This year's survey participants cite a wide range of projects underway and a broad set of challenges facing them in the coming
year. But there is one area that our respondents clearly aren't too concerned about, despite the persistent news buzz: offshore
outsourcing of application development projects.
A scant 5 percent say that they are currently using outsourcing heavily in their organizations and another 17 percent say
they are outsourcing "somewhat." But fully 59 percent of those surveyed say they have no plans to utilize outsourcing for
their development needs in the near future, looking as far out as the next 12 months.
Similarly, between 40 and 50 percent of respondents indicate not only that outsourcing plays a small role in their organizations,
but that in fact they are using no outsourced resources whatsoever in their application development, maintenance, or integration
efforts. Even fewer say they rely on outsourced QA and testing of enterprise applications, with 63 percent reporting that
they outsource none of these activities.
Although these results may seem counterintuitive, they are in keeping with other recent InfoWorld research. In our 2004 InfoWorld Compensation Survey, 49 percent of respondents indicated that their organizations are not currently outsourcing any IT activities. The majority
of the work is handled locally, with 85 percent of staffing needs met by full-time employees and another 11 to 12 percent
filled by U.S.-based contractors -- and no changes were planned for the next 12 months.
The fact that InfoWorld readers seem reluctant to test the waters of offshoring may be attributable to growing familiarity
with the challenges and process hurdles inherent in overseas outsourcing.
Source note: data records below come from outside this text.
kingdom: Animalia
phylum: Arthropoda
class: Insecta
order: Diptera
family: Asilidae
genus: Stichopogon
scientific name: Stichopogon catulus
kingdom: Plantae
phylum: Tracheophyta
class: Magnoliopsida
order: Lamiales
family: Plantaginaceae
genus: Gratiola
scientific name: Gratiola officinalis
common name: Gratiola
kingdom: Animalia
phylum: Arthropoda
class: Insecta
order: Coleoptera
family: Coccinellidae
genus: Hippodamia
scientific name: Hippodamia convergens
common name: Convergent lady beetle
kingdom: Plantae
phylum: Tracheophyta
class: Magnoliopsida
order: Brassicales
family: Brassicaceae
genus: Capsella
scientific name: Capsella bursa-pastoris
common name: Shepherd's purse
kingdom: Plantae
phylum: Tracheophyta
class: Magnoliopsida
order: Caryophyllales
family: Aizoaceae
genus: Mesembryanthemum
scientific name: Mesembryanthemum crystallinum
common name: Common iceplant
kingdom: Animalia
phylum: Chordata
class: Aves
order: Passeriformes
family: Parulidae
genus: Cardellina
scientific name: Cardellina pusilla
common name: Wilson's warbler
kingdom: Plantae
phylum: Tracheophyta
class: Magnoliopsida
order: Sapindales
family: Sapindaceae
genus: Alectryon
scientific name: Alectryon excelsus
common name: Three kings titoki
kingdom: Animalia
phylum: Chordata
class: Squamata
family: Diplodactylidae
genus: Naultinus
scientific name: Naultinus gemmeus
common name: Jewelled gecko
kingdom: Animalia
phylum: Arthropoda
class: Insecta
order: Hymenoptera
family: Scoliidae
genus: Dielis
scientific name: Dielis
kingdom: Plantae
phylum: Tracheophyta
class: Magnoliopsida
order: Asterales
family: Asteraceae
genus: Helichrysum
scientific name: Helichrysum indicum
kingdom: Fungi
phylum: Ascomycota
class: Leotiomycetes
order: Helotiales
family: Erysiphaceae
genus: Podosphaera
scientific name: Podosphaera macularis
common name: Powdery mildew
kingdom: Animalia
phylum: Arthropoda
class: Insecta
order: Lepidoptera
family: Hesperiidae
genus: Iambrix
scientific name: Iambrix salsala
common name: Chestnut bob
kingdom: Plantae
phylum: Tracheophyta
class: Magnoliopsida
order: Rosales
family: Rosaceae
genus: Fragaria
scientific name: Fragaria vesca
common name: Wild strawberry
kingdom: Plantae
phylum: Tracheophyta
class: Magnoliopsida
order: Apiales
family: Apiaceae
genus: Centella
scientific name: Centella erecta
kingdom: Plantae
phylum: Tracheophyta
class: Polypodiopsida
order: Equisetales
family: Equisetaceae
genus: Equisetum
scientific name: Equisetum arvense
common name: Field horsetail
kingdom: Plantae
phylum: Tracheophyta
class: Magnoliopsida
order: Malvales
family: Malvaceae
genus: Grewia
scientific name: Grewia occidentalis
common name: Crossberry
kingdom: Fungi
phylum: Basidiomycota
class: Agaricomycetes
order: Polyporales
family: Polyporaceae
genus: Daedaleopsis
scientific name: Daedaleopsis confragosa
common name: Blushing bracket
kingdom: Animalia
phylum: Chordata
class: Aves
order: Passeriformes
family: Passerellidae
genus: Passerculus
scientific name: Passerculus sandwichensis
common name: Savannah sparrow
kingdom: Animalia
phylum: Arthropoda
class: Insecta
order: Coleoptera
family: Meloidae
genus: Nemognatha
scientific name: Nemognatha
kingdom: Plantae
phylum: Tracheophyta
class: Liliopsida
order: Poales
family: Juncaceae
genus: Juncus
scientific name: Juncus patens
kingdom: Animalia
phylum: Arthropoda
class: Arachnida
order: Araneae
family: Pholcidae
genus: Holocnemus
Respondents who say they are employing outsourcing
at present cite time-zone differences and organizational difficulties as top concerns.
"Many of our developers are in India. The time difference between there and the U.S. presents special challenges," explains
on respondent. "We have on-site, outsourced, and off-site offshored development teams," says another. "Communications are
tricky."
These challenges are not insurmountable, but they detract from the perception of outsourcing as a low-cost, drop-in replacement
for in-house resources. Instead, organizations considering the offshore route must weigh the cost savings against the actual
value received from the outsourced organization.
"Cost has become the dominant factor in outsourcing decisions," one respondent says, but notes that not every provider is
the same. "Clients that focus solely on cost without adequate consideration for the value that will be received are likely
to pay more and not in ways that were anticipated."